A little more than a month from the October 7 Venezuelan presidential election, President Hugo Chavez and opposition candidate Henrique Capriles Radonski have heavily increased their campaign spending—but by how much remains unknown. According to Rafael Guzman, finance administrator for the opposition coalition, Chavez has been able to maintain a strong campaign spending advantage by tapping into funds from the state oil company, Petroleos de Venezuela SA, and a separate development fund, Fonden. Chavez supporters, on the other hand, accuse Capriles of being bankrolled by wealthy businessman and bankers who have fled the country.
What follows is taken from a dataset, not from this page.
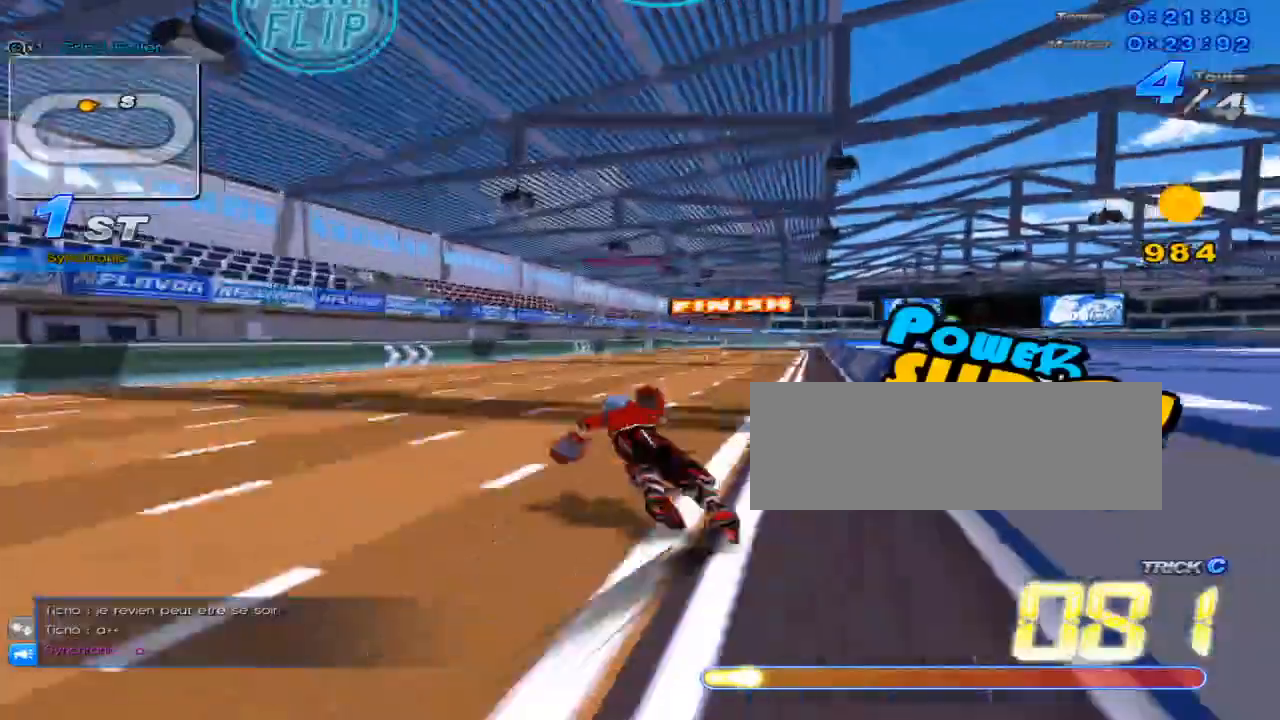
{"keys": ["up"], "events": [[34, "w", "down"], [84, "w", "up"], [117, "right", "up"], [200, "w", "down"], [267, "w", "up"], [300, "right", "down"], [334, "w", "down"], [401, "w", "up"], [451, "right", "up"]]}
While Venezuelan election law requires candidates to present detailed monthly financial reports to electoral officials, the National Electoral Council doesn’t publicly provide financial figures.
The director of the Americas program at the Carter Center, Jennifer McCoy, observed that “because there’s no regulated public financing, then that means that all of the sources of money are private or undisclosed, and so it’s very difficult to assess how much each side is spending and where the money comes from.”
The latest poll from Caracas-based polling company Datanalisis revealed that Chavez maintained 46.8 percent support compared with 34.2 percent for Capriles. While this lead has narrowed since June, Capriles still faces unlimited radio and television slots by President Chavez as well as countless billboards and signs of the president throughout Caracas and the country.